Corn futures are called to open 5 to 10 cents lower on followthrough from losses in overnight trade.
- Corn futures ended the overnight session 7 to 11 cents lower on strength in the dollar index and a slightly warmer- and drier-than-previously expected forecast for the Corn Belt this week. Still, planting is still not expected to get actively started this week.
- The NWS forecast for April 27 through May 1 calls for above-normal temps across the bulk of the Corn Belt. Wet conditions are expected across the eastern Corn Belt and drier conditions are expected across the western Belt.
- Gulf corn basis is steady this morning to stand 56 cents above May futures for immediate delivery.
Soybean futures are called 6 to 10 cents lower on concerns about demand.
- Soybean futures ended the overnight session 6 to 10 cents lower on strength in the dollar index and concerns about bird flu in China.
- As of yesterday, over 100 cases of H7N9 bird flu had been confirmed in China, with 20 of those cases resulting in deaths. The Chinese media estimates the poultry industry has lost $2.7 billion due to the outbreak.
- Traders are also keeping an eye on the weather, and note a slight improvement is expected through the week, although the NWS 6-10 day forecast calls for above-normal precip across the eastern Corn Belt as the calendar flips to May.
- Also this morning, USDA announced an 174,000-MT purchase of U.S. soybeans by China for 2013-14.
- Gulf soybean basis is steady this morning to stand 56 cents above May futures to immediate delivery.
Wheat futures are called 5 to 10 cents lower on spillover from neighboring pits.
- Chicago and Kansas City wheat futures ended the overnight session mostly 7 to 9 cents lower, with Minneapolis down 2 to 4 cents.
- Wheat is largely following corn and soybean futures lower this morning due to a lack of fresh news.
- Pressure on futures should be limited as traders expect this afternoon's crop condition data to reflect further deterioration after another freeze event occurred in the HRW Wheat Belt last week.
Live cattle futures are called to open steady to lower in reaction to the Cattle on Feed Report.
- Friday's Cattle on Feed (COF) Report is expected to weigh on cattle futures this morning as it showed On Feed higher-than-expected at 95% of year-ago levels.
- While the supply situation continues to tighten, the COF Report suggests it won't tighten as quickly as earlier expected.
- Traders' main focus remains on demand.
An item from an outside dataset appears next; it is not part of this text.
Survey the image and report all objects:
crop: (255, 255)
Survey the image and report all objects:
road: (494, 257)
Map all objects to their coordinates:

Boxed beef prices softened on Friday and movement was decent at 174 loads. But so far, the boxed beef market hasn't provided a solid clue that retailers are getting ready for spring grilling features.
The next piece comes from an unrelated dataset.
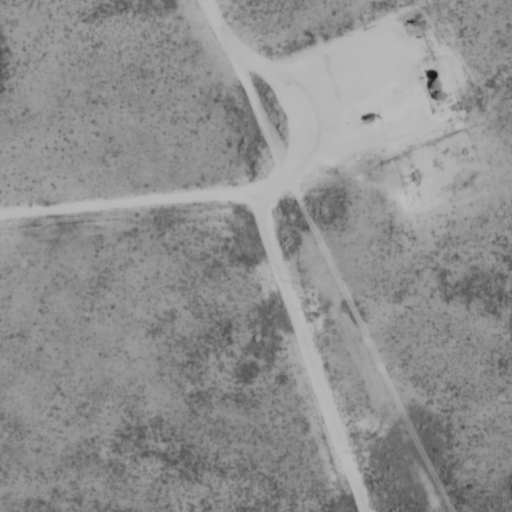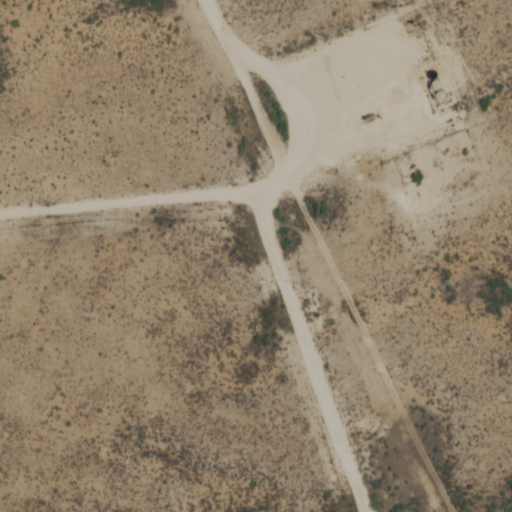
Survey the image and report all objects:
road: (309, 250)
- Weakness in the corn market should help to limit pressure on feeder cattle futures this morning.
Lean hog futures are called to open mixed as traders wait for cash clues.
- Cash opinions are mixed this morning, with some expecting firmer bids due to packers' improved profit margins. However, others say packers shouldn't have any trouble getting this week's needs secured.
- Recent improvement in the pork cutout market -- especially the increase in movement -- suggests retailers are actively purchasing pork for spring features.
- But traders are likely to be cautious about adding to long positions as they wait on this afternoon's Cold Storage Report, which is expected to reflect a well-stocked situation.